Shell’s UK upstream boss yesterday hailed a “great year” and said the oil major expected to be busy in the North Sea in 2018.
Steve Phimister, upstream vice president for the UK and Ireland at Shell, said the company had delivered on its plans for the current year and paid tribute to staff members.
Highlights from the year included the sale of a package of North Sea assets to Chrysaor and the arrival of the Brent Delta platform in Hartlepool for scrapping.
Shell hopes to make a final investment decision (FID) on redeveloping the Penguins area “shortly”.
Mr Phimister said Penguins was on track to be the “first cab out of the rank” next year.
It is understood that Shell has awarded the contract for the construction of a vessel for Penguins to US engineering firm Fluor.
But Shell said the progression of any work on Penguins depended on the FID being made.
Penguins started production in 2003 via a subsea tieback to the Brent Charlie platform.

________________

_ASSIGNED TASK A_: Reproduce the portion of the Shell North Sea article starting with "Shell hopes to" and going on through "FID being made.".
_ASSIGNED TASK B_:
Answer these questions from the Shell North Sea article above:
(i) To which company did Shell sell a package of North Sea assets?
(ii) Which US engineering firm is understood to have received the contract to build a vessel for Penguins?
(iii) In what year did Penguins start production?

_INFORMATION PROVIDED_:
________________

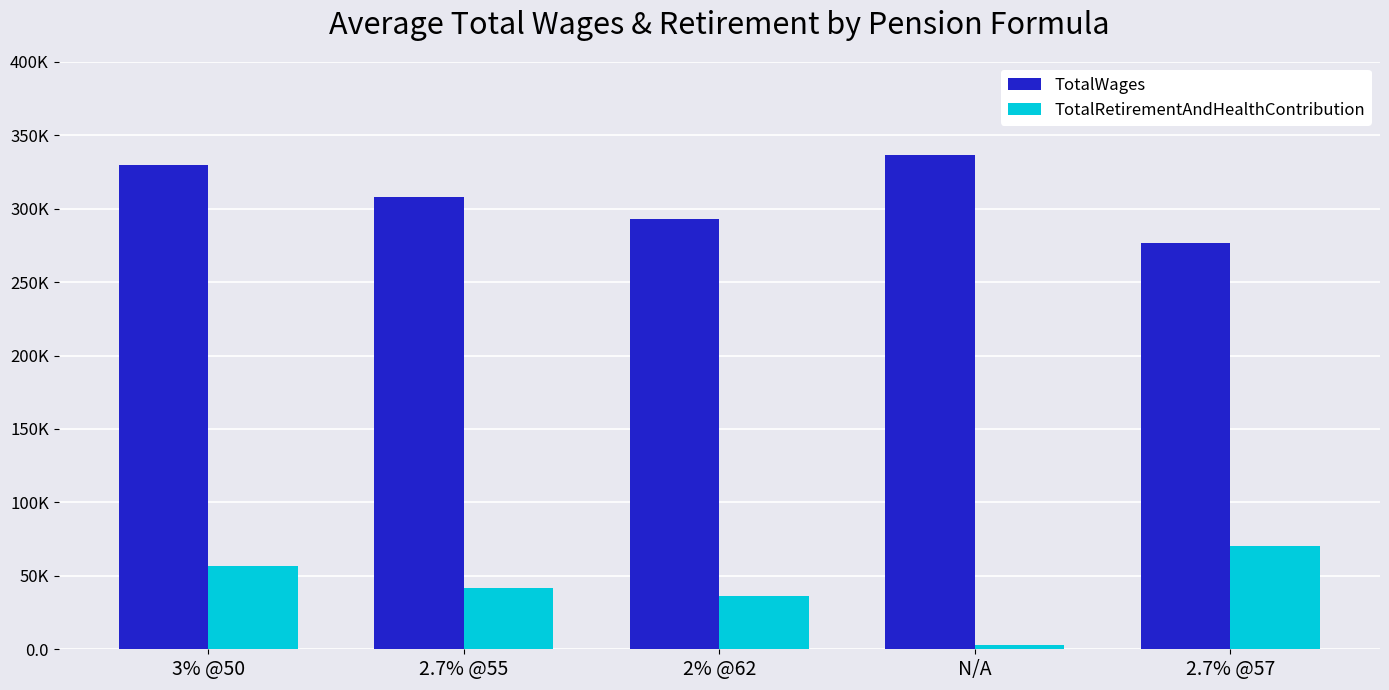

Are the bars horizontal?

No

________________

_TASK OUTPUT A_:
Shell hopes to make a final investment decision (FID) on redeveloping the Penguins area “shortly”.
Mr Phimister said Penguins was on track to be the “first cab out of the rank” next year.
It is understood that Shell has awarded the contract for the construction of a vessel for Penguins to US engineering firm Fluor.
But Shell said the progression of any work on Penguins depended on the FID being made.

_TASK OUTPUT B_:
(i) Chrysaor
(ii) Fluor
(iii) 2003